In diesem Sinn bastelten Heinemann und Kollegen, basierend auf bereits publizierten Messungen, ein Modell dafür, wie die Energie, die in den Hefezellen erzeugt wird, von der Glucose-Aufnahme abhängt. Genauer gesagt: Sie verwendeten eine bestimmte Art von Energie, die Gibbs-Energie, die auch die Entropie enthält. Ihr Befund: Die Gibbs-Energie wächst mit der aufgenommenen Menge an Glucose – aber nur bis zu einem bestimmten Wert. Dann bleibt sie konstant – und die Gärung, die Erzeugung von Ethanol, beginnt. Sie ist, meint Heinemann, so etwas wie ein Sicherheitsventil der Zellen, um zu vermeiden, dass zu viel Gibbs-Energie auf einmal entsteht. Heinemann zitiert dazu in Nature Metabolism (7. 1.)den österreichischen Physiker Erwin Schrödinger, der in seinem Buch „What Is Life?“ (1944) als zentrale Aufgabe jedes lebendigen Organismus nannte, dass dieser die Entropie loswerden muss, die er notwendigerweise ständig produziert. Das sei eben, so Heinemann, nur bis zu einem gewissen Limit möglich.

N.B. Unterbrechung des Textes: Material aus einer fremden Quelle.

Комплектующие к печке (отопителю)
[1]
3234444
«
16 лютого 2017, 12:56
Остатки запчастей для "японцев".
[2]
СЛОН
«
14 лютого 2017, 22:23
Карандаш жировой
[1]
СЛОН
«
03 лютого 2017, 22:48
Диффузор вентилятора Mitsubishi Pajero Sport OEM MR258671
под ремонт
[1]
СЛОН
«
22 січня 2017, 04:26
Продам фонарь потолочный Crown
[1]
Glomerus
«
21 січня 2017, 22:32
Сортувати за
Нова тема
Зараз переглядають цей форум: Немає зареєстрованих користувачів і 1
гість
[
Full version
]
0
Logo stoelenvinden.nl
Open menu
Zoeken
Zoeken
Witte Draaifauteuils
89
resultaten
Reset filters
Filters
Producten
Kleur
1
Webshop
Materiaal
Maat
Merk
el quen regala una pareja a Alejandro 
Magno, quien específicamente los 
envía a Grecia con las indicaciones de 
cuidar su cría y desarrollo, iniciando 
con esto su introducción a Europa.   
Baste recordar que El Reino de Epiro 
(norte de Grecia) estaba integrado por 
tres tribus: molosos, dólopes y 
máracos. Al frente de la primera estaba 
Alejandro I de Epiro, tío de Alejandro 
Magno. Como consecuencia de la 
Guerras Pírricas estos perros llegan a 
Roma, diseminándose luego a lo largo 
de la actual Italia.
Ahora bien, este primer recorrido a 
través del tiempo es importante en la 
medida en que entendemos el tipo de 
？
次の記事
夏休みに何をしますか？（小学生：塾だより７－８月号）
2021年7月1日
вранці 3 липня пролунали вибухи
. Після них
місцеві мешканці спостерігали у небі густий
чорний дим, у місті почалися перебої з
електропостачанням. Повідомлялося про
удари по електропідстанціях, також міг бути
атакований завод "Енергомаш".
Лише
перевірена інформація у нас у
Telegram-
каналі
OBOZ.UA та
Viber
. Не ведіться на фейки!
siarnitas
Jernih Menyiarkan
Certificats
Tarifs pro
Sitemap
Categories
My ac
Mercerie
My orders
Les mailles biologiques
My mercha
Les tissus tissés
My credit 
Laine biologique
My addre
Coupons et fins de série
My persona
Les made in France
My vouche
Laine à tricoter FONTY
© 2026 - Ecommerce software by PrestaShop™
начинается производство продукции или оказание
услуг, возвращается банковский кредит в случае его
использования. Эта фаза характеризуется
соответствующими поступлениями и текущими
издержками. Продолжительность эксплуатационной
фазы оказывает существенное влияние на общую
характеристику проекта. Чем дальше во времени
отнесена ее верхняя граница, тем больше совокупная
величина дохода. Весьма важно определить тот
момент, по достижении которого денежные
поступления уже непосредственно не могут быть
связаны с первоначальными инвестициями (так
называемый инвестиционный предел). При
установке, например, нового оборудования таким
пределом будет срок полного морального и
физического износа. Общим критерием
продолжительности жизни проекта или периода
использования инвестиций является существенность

Dabei sei es weniger Wärme – also ungerichtete Bewegung der Moleküle –, die der Zelle schaden kann, als Energie in Form von Arbeit, meint Heinemann: sinnlose mechanische Arbeit, die die Enzyme leisten, einfach weil sie bei jeder chemischen Reaktion einen kleinen Stoß erfahren. Diese nicht thermische Bewegung sei es, die wichtige Vorgänge in der Zelle gefährde. Darum produzieren Hefestämme, die nur langsam Glucose aufnehmen, kein Ethanol: Sie haben dieses Sicherheitsventil nicht notwendig.

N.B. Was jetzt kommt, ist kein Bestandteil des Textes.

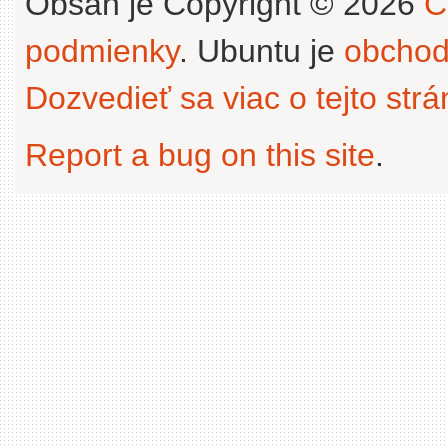
Obsah je Copyright © 2026
C
podmienky
. Ubuntu je
obchod
Dozvedieť sa viac o tejto str
Report a bug on this site
.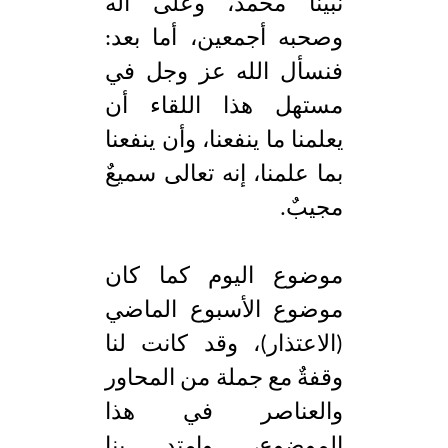
نبينا محمد، وعلى آله
وصحبه أجمعين، أما بعد:
فنسأل الله عز وجل في
مستهل هذا اللقاء أن
يعلمنا ما ينفعنا، وأن ينفعنا
بما علمنا، إنه تعالى سميعٌ
مجيبٌ.
موضوع اليوم كما كان
موضوع الأسبوع الماضي
(الاعتذار)، وقد كانت لنا
وقفةٌ مع جملة من المحاور
والعناصر في هذا
الموضوع، وامتد بنا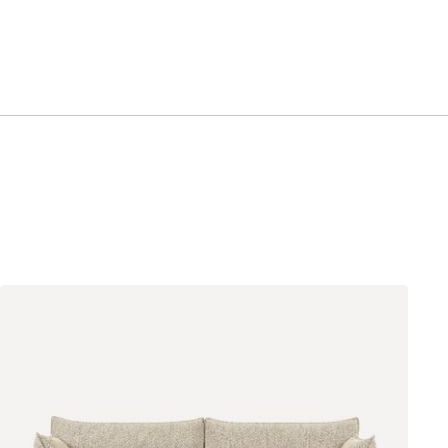
Стоун (Stone)
Тёмно-зеленый
Тёмно-синий
(Forest)
(Midnight)
Чернильный
Ягодный (Berry)
(Ink)
Онли
2963
020
120
236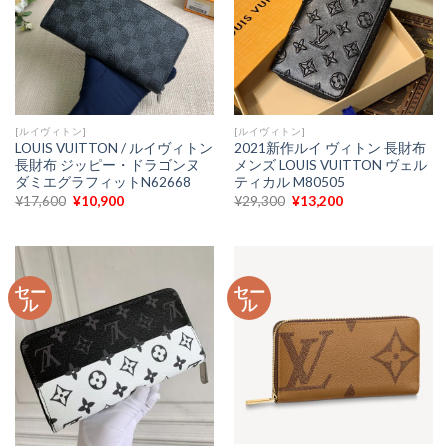
[ルイヴィトン]
[ルイヴィトン]
LOUIS VUITTON / ルイヴィトン
2021新作ルイ ヴィトン 長財布
長財布 ジッピー・ドラゴンヌ
メンズ LOUIS VUITTON ヴェル
ダミエグラフィットN62668
ティカル M80505
元
現
元
現
¥
17,600
¥
10,900
¥
29,300
¥
13,200
の
在
の
在
価
の
価
の
格
価
格
価
は
格
は
格
¥17,600
は
¥29,300
は
で
¥10,900
で
¥13,200
セー
セー
し
で
し
で
ル
ル
た。
す。
た。
す。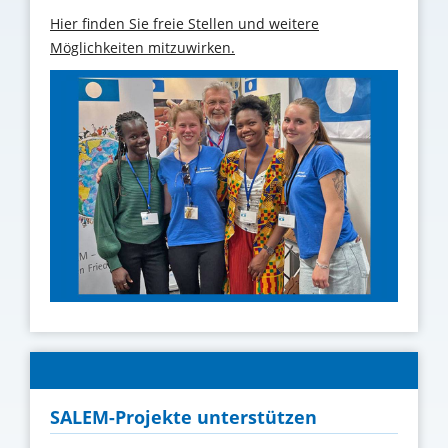
Hier finden Sie freie Stellen und weitere
Möglichkeiten mitzuwirken.
SALEM-Projekte unterstützen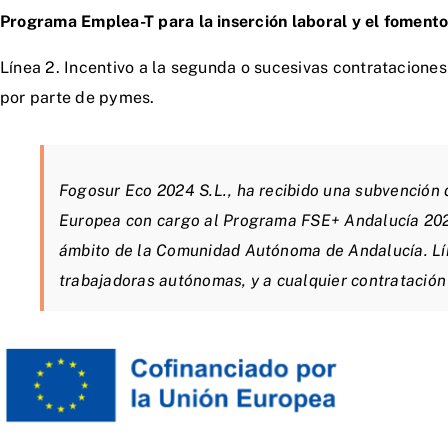
Programa Emplea-T para la inserción laboral y el fomen
Línea 2. Incentivo a la segunda o sucesivas contrataciones
por parte de pymes.
Fogosur Eco 2024 S.L., ha recibido una subvención 
Europea con cargo al Programa FSE+ Andalucía 2021-
ámbito de la Comunidad Autónoma de Andalucía. Líne
trabajadoras autónomas, y a cualquier contratación 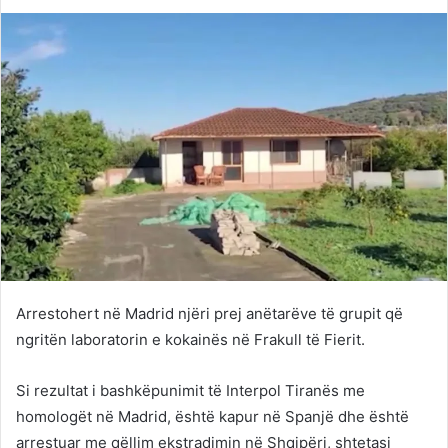
on
an
Twitter
email
Arrestohert në Madrid njëri prej anëtarëve të grupit që
ngritën laboratorin e kokainës në Frakull të Fierit.
Si rezultat i bashkëpunimit të Interpol Tiranës me
homologët në Madrid, është kapur në Spanjë dhe është
arrestuar me qëllim ekstradimin në Shqipëri, shtetasi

Krebszellen erzeugen Milchsäure

Wenn diese Erklärung stimmt, dann sollte sie auch auf gärungsähnliche Stoffwechselvorgänge in anderen Zellen passen. Etwa auf Krebszellen: Sie erzeugen typischerweise Milchsäure. Auch das ist eigentlich eine Energieverschwendung, und auch das lässt sich dadurch erklären, dass die Krebszellen so schnell wachsen und arbeiten, dass sie auf Gärung umsteigen müssen, um nicht durch zu viel Bewegung beschädigt zu werden. Tatsächlich werden bereits Stoffe, die die Milchsäureproduktion hemmen, als potenzielle Krebsmedikamente getestet: Sie funktionieren offenbar, indem sie den Krebszellen die Sicherheitsventile ausschalten.